__Task description__
A single number is the expected answer: the count of lines in the records below that contain "hand".

+++ Data in this exercise +++

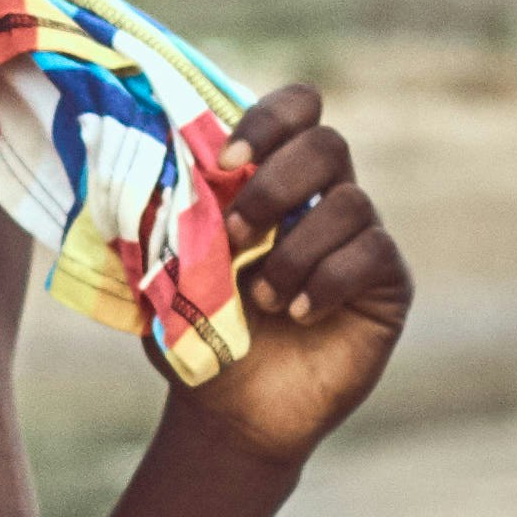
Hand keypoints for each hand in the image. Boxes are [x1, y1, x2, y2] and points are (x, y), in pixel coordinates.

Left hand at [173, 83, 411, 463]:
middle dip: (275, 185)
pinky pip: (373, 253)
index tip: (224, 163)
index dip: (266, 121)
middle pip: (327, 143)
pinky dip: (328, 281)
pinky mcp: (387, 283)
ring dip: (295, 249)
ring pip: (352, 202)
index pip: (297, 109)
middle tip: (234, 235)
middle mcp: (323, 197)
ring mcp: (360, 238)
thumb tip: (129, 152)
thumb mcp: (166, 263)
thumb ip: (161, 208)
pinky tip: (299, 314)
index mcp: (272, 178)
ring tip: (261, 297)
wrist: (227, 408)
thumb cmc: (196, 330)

+++
+++ Data in this exercise +++

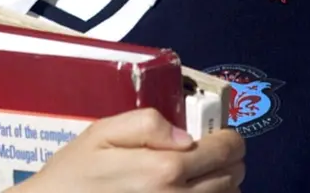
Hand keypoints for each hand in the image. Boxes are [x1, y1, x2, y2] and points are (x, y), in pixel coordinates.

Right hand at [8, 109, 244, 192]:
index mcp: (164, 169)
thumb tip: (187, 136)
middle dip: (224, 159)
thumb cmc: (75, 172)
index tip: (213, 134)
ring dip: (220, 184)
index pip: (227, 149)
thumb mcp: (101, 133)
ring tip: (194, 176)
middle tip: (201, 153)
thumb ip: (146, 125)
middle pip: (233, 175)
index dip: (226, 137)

+++

__Finished task__
4